### WHAT YOU NEED TO DO
Search the records for the string "along" and copy every line where it turns up.
*** DATA Section Begins ***
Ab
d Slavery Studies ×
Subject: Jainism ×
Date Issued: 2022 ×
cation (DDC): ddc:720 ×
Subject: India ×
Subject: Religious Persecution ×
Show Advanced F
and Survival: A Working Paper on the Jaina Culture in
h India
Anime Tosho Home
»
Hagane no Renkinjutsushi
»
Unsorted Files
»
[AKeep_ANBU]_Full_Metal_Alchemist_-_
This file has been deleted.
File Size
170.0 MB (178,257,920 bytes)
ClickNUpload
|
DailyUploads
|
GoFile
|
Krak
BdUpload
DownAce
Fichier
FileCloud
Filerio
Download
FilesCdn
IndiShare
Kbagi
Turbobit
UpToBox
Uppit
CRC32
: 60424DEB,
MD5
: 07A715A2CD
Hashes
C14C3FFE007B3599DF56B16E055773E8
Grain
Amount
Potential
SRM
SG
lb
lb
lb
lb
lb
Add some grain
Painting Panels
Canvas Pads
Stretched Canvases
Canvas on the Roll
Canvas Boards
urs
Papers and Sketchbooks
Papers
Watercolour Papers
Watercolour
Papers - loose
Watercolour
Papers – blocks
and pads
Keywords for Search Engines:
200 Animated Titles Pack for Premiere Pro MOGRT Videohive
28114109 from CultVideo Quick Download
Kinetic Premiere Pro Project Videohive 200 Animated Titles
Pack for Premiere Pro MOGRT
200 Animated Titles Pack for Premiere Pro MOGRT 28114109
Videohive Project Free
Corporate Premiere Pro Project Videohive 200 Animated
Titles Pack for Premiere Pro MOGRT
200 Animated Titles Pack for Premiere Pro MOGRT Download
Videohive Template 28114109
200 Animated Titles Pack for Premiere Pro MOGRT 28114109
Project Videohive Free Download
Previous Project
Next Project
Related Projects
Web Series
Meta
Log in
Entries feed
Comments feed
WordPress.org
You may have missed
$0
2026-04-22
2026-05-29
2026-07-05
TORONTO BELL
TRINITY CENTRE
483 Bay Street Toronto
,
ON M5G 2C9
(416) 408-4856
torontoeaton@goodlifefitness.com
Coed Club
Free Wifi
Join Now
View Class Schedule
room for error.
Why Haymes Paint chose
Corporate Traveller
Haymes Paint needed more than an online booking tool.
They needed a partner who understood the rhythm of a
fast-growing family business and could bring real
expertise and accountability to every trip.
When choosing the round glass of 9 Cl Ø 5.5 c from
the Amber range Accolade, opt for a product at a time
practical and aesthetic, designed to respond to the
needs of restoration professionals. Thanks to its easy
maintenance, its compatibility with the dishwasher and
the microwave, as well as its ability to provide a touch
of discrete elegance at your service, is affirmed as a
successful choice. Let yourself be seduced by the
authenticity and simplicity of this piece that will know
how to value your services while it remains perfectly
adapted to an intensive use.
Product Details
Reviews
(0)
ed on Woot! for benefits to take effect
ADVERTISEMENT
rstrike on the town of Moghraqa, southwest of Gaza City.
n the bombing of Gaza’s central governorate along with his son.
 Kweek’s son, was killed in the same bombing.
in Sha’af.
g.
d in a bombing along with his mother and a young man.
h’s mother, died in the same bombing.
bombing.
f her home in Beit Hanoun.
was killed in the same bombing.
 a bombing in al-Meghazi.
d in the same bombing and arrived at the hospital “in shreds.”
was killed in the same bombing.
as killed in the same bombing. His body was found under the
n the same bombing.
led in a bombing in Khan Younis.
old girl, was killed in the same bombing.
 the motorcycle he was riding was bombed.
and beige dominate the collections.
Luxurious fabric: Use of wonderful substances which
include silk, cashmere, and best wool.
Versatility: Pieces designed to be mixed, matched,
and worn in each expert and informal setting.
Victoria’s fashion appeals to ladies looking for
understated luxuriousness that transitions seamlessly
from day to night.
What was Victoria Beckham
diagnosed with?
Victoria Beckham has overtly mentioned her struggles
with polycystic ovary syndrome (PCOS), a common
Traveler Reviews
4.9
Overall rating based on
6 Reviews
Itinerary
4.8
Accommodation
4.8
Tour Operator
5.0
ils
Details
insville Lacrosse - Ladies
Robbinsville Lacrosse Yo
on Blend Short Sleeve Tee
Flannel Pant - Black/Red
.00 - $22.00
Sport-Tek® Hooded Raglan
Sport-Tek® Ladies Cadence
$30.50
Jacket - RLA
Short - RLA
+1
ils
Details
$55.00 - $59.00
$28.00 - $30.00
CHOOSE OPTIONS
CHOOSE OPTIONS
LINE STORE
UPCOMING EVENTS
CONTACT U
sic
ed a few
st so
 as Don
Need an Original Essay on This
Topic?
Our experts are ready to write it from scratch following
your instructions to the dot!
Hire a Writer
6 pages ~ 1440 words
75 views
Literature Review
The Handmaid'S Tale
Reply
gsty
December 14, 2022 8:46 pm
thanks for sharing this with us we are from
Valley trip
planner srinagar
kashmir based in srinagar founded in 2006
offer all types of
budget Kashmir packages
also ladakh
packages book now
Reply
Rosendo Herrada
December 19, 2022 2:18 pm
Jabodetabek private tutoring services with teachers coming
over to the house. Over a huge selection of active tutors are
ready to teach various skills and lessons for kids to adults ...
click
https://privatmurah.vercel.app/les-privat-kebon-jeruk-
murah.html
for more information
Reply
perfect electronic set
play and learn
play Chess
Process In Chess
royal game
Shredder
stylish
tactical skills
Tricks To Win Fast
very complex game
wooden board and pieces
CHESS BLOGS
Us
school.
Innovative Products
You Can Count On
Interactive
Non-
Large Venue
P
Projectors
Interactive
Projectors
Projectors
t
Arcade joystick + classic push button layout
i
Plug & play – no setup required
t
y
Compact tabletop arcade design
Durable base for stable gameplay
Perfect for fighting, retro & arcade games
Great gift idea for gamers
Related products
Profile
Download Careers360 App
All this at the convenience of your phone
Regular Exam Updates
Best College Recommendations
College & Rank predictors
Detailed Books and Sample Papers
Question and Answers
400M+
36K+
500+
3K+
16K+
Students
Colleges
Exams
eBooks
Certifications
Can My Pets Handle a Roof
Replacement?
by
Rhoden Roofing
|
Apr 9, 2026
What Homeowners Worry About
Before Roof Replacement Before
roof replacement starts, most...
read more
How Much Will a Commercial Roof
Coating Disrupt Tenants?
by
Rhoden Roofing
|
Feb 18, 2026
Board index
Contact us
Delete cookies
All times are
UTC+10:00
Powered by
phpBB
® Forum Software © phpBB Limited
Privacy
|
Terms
*** DATA Section Ends ***
### ANSWER BOX
n the bombing of Gaza’s central governorate along with his son.
d in a bombing along with his mother and a young man.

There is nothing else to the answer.